Across the two previous waves Ashcroft polled nineteen Labour seats, finding the SNP ahead in all except East Renfrewshire and Glasgow North East. He has also polled four Lib Dem held seats (finding solid SNP leads in three and a narrow SNP lead in Ross, Skye and Lochaber) and the one Tory seat in Scotland where he found a tie.

In this latest wave Ashcroft has returned to the five of the tighter races he polled earlier, and polled three more Lib Dem held Scottish seats for the first time. Most of the close races are no longer close – in Glasgow South West (where Labour have a 46% majority) Ashcroft found the SNP 21% ahead. In Paisley and Renfrewshire South, Douglas Alexander’s seat, he found an SNP lead of 11%. In East Renfewshire he found a 9% SNP lead – this is the seat of Labour’s Scottish leader Jim Murphy and one of the two seats where he previously found a Labour lead.

People commenting on the Scottish election seem to fall into two groups – those who expect an almost complete SNP walkover, and those who expect them to merely do extremely well, to take “only” thirty or forty seats. I think the logic of most people in that second group is simply down to the scale of the SNP landslide looking unrealistic – the belief that they can’t be doing that well. I am often the first to advise caution towards polls showing huge shifts, so it’s fair to be sceptical – with a landslide of this scale perhaps the polls could be overestimating the swing… but they are consistent across national and constituency polling, online and telephone, and if they are correct the SNP are headed for an overwhelming victory and Scottish Labour towards something close to wipeout.

The polling in the sole Tory seat in Scotland remains extremely close. In his last poll Ashcroft found a dead heat between the Conservatives and the SNP, this time he found an SNP lead of two points.

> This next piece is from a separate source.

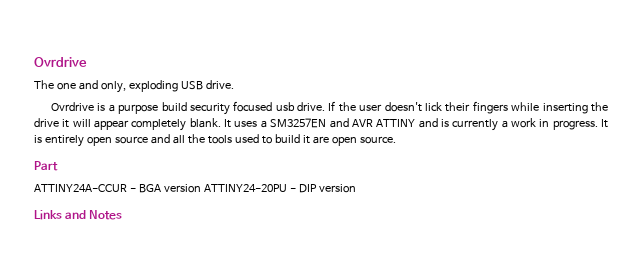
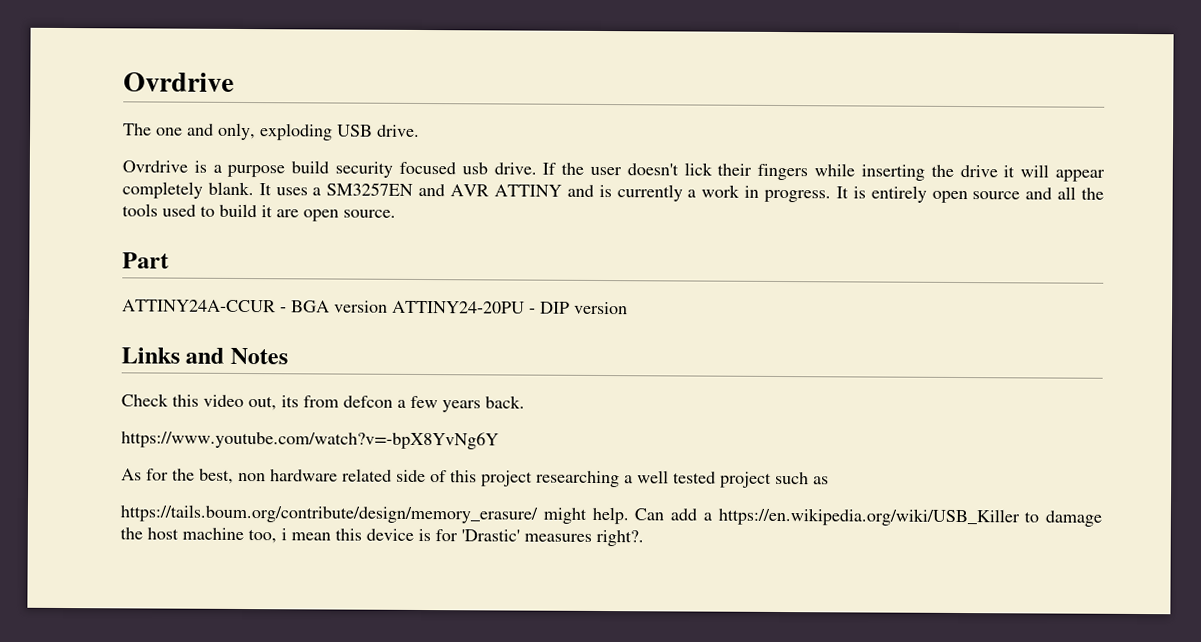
(123, 215) none -> [121,393,525,413] [121,430,499,450] [121,468,829,488] [120,504,1102,527] [120,527,644,547] // Check this video out, its from defcon a few years back. // https://www.youtube.com/watch?v=-bpX8YvNg6Y // As for the best, non hardware related side of this project researching a well tested project such as // https://tails.boum.org/contribute/design/memory_erasure/ might help. Can add a https://en.wikipedia.org/wiki/USB_Killer to damage the host machine too, i mean this device is for 'Drastic' measures right?.

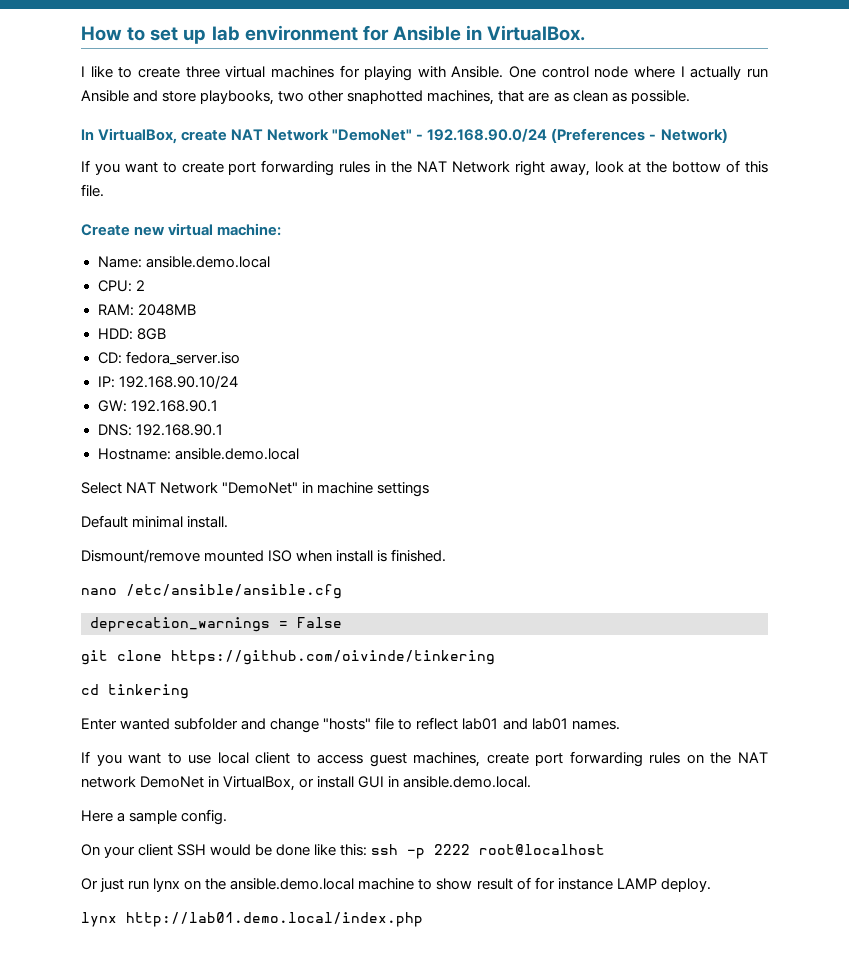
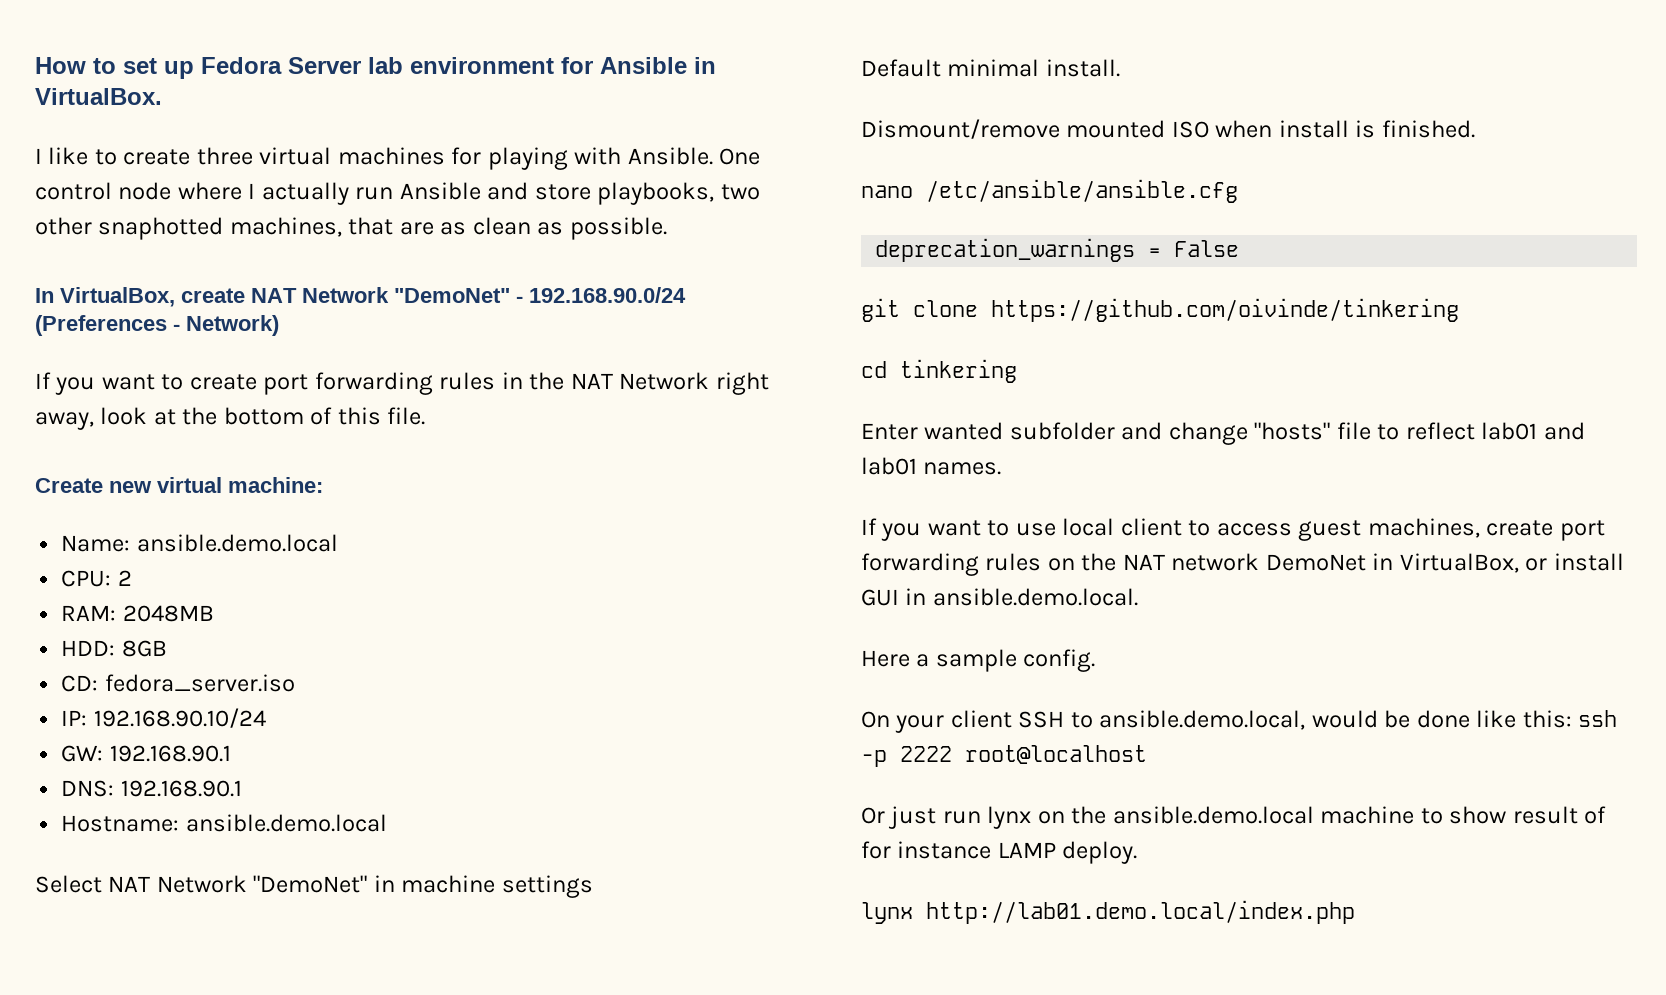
(207, 36) none -> [201,57,361,74] Fedora Server
[672,161,722,173] bottow -> [223,407,304,425] bottom
(207, 850) none -> [1070,710,1306,730] to ansible.demo.local,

Turning to the Lib Dem held seats, last time round Ashcroft found only a five point SNP lead in Charlie Kennedy’s seat in Ross, Skye and Lochaber, that has now grown to fifteen points. He has now additionally polled North East Fife (Menzies Campbell’s seat) where he found a 13% SNP lead and East Dunbartonshire (Jo Swinson’s seat) where he found an 11% SNP lead. Finally he polled Berwickshire, Roxburgh and Selkirk – here he found a 20 point boost for the SNP, which is enough to make it into a three way marginal but not to put the SNP ahead – the poll found the Conservatives ahead on 30%, SNP 29%, LDEM 28%.

Note that the East Dunbartonshire is one of the seat where the Lib Dems have recently released their own private polling (which may or may not be a co-incidence!). Their own polling showed figures of CON 13%, LAB 16%, LDEM 35%, SNP 32%. The SNP are 8 points lower than in Ashcroft’s poll, the Lib Dems 6 points higher. I wrote about the Lib Dem’s own polling at more length here. The primary differences are that the Lib Dems prompt using candidate name, which is fair enough, and ask about how favourably people see their local MP before they ask that voting intention question, a more questionable approach. We shall see which is the better guide. The Lib Dems have not released any of their private polling for the other three Lib Dem seats Lord Ashcroft released polls for today, from which one must draw one’s own conclusions.